# Laptop as a home server?



## monkeyboy (Jul 1, 2011)

I've been running a FreeBSD PC as a home server for years. It does NAT, file service, FTP, TELNET, print service, etc. But it's time for an upgrade -- it's running FreeBSD 5.2 and has a 586 as a CPU. I'm thinking about using a laptop instead of another PC. Comments on the wisdom of this welcome.

The pros I see:
- low power, important for a 24/7 running at home where I pay the energy bill.
- small size.
- built in UPS -- I hate buying those lead acid batteries every couple of years.

The cons:
- limited expansion of functions, no slots, no TV cards.
- more difficult to do automatic backups, I do intend to attach an external USB disk of the same size as the internal disk, but...
- laptop doesn't automatically reboot after power outages.
- uncertainty whether laptop HD drive can tolerate 24/7 operation. I have done it before, running a laptop 24/7 for about 7 years non-stop, but...

Input welcome.


----------



## UNIXgod (Jul 1, 2011)

Not that it can't be done. I probably wouldn't.

Why not build a small form factor mini-atx or even micro-atx machine for your server and use a laptop as a client?


----------



## wblock@ (Jul 1, 2011)

It should work.  The battery will keep it running during power failures but isn't a protective device like a UPS.  Heat will kill a notebook battery eventually, and they cost more than SLA.

Turning off the notebook display will help reduce heat and power usage.  Speaking of that, a desktop Pentium E5200 with 2G, dual Ethernet, and one hard drive only takes 40 watts.


----------



## fonz (Jul 1, 2011)

monkeyboy said:
			
		

> I've thinking about using a laptop instead of another PC. Comments on the wisdom of this welcome...


Your mileage will probably vary, depending on the exact make and model you're going to use. Generally speaking, laptops aren't meant for 24/7 operation. That doesn't mean it can't be done, but what I see as the biggest disadvantage of laptops is that they tend to be more difficult (and expensive) to fix when something physically breaks. In most cases you can't just swap out a failed component as easily as you can with a PC.

Fonz


----------



## vermaden (Jul 1, 2011)

@monkeyboy

You forgot 'builtin KVM' in PROS 

About general idea ... yes, it will work, depends on what you need, *Carpetsmoker *runs his 'media server' on a towel and it works: http://daemonforums.org/showpost.php?p=39248&postcount=64

So yes, your laptop would work and 2.5 'laptop' drives can work 24/7 as the 3.5 'desktop' drives.


----------



## sand_man (Jul 1, 2011)

I use a laptop for a home server. Works nicely and I love how quiet it is. The only problem I have is using two 2TB USB drives on a ZFS mirror. The i/o performance is what you would expect from a USB device but they spin down too often and take a long time to start up again.

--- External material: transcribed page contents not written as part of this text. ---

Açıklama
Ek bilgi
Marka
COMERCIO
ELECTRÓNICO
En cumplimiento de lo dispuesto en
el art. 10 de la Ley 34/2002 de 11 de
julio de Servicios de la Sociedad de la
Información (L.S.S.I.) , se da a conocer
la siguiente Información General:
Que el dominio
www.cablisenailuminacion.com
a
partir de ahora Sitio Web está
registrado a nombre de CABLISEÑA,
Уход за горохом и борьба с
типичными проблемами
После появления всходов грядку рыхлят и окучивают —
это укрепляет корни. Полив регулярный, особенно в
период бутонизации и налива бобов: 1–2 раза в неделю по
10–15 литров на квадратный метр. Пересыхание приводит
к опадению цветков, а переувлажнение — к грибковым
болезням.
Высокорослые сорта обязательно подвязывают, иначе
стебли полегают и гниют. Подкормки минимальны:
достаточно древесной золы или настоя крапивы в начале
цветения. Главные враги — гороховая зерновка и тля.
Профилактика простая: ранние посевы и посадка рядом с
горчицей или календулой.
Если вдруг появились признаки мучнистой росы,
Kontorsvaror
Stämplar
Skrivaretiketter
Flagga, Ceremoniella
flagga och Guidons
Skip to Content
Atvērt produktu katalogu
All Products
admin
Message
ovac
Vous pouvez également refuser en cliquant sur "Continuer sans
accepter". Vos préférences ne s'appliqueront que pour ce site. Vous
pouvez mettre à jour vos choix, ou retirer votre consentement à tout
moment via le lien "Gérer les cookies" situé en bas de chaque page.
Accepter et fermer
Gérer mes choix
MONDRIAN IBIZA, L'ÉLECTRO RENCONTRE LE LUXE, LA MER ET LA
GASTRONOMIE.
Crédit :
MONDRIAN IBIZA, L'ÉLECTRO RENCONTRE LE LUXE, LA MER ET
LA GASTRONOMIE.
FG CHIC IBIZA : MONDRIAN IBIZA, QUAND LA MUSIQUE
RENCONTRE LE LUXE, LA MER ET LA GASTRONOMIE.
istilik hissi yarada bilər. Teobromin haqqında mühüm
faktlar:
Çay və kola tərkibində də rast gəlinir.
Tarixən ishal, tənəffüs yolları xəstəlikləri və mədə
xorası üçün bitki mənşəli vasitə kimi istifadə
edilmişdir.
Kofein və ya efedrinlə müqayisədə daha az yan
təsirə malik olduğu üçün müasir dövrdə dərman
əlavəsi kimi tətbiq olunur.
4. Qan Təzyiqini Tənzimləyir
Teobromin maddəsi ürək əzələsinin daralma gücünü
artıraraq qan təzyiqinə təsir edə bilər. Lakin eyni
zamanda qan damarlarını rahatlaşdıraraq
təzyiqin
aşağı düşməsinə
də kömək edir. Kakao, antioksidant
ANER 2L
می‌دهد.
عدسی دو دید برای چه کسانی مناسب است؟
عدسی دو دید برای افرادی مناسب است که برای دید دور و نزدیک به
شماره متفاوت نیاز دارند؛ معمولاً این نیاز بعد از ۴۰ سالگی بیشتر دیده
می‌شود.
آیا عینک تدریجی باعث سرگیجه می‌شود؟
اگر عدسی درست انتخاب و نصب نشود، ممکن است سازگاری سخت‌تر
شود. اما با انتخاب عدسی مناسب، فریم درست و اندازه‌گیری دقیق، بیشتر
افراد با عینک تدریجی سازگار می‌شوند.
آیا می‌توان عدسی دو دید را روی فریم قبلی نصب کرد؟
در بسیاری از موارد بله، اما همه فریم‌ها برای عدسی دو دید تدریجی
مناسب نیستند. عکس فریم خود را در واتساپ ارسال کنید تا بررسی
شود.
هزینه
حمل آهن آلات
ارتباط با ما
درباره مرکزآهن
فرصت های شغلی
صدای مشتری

I'm happy with it since the monitor hinge is broken, it's virtually useless as a laptop but perfect to sit in my cupboard serving away.


----------



## rbelk (Jul 1, 2011)

I am using an old IBM laptop for my home server and have had no issues. But there are some things you need to do.

1. Take out the battery. Most Laptops will run with out them and this will also help with the heat problem.
2. Buy an APC UPS and connect the laptop to it, since you don't have a battery installed.

Also configure apcupsd for a graceful shutdown if the battery power goes to low.
3. Turn off the video and use the serial port to connect to the console.
4. Buy a good Laptop Cooling System.

I use the Deepcool N2600 Bamboo Notebook Cooler Pad.
 http://www.geeks.com/details.asp?invtid=N2600&cat=FAN
5. Use a router with WIFI and USB if possible. The USB may come in handy.

I also have a backup solution. A Maxtor OneTouch 1 terabyte NAS connected by ethernet to the network. And This setup has worked for me for over 8 years!


----------



## marthyr (Jul 8, 2011)

Hello,

Using a notebook:

Hardware couldn't be 100% compatible with freebsd. 
I think you're going to use text based configuration. So heat is not a problem
If you are using obsolete hardware could not be 100% reliable.
Using new hardware could be not good idea, so much hardware.

At the moment I am using an atom D510 motherboard with 2 Tb HDD, with a 50USD UPS, newer models could have ddr3 memory.
With this case http://www.ocmodshop.com/thermaltake-elementq-vl5000-mini-itx-case-review/


----------



## aurora (Jul 13, 2011)

A Laptop is the most energy efficient type of computer so it makes sense to use it as a server 7x24. If I used my laptop as a server, I would take out the battery and use an UPS.


----------



## graudeejs (Jul 13, 2011)

aurora72 said:
			
		

> A Laptop is the most energy efficient type of computer so it makes sense to use it as a server 7x24. If I used my laptop as a server, I would take out the battery and use an UPS.



Cell phones are also computers. Calculators are also computers. They use much less electricity.

Arm, is way better than x86


----------



## ikreos (Jul 13, 2011)

If a Commodore 64 can run a web server like this one. I'm sure a laptop can fair well as one.


----------



## aurora (Jul 14, 2011)

killasmurf86 said:
			
		

> Cell phones are also computers. Calculators are also computers. They use much less electricity.
> 
> Arm, is way better than x86



In the the future they are likely to be used as server, when needed. The future looks that way. Recently I visited a newly opened Data Center in Turkey and thought to myself, even those data centers will not be needed in the future because the servers will require too little electricity to operate and no need for cooling. And thanks to Fiber channels, every district in the cities will have large bandwidths (Even the cities of Turkey started to have fiber Internet these days) so most won't require a special connection.

As a rule, each device which is to run 7x24 is expected to have low consumption.


----------



## Zare (Jul 14, 2011)

That's some wishful thinking. Bordering with naive.


----------



## vermaden (Jul 14, 2011)

killasmurf86 said:
			
		

> Arm, is way better than x86


ARM is very nice, but its still 32bit CPU, MIPS64 is better for low power servers.


----------



## ikreos (Jul 16, 2011)

vermaden said:
			
		

> ARM is very nice, but its still 32bit CPU, MIPS64 is better for low power servers.



Just wait for NVIDIA's Project Denver. It is supposed to be a custom 64-bit ARM core.


----------



## vermaden (Jul 16, 2011)

@ikreos

From one side ... good to hear that, from another ... only binary blob driver for graphics or no at all.


----------



## ikreos (Jul 16, 2011)

I agree with you on both counts there.


----------



## _martin (Jul 17, 2011)

I do use HP nc6220 as my home server. Basically only DNS and some file sharing services ( +audio streaming to the kitchen  ). I didn't run into any problems, uptime is 232 days; power was interrupted several times for more than 3 hours.

But .. I see you want to use NAT. So I'm guessing you want to route traffic via it. I did want too but my notebook has only 1x1GBps network card. I tried to use pcmcia NIC, USB dongle - not good, not good at all. I have a 40MBps upload and it was just not good enough - system was ~80% busy managing interrupts. 

So you should check the laptop specification very carefully.


----------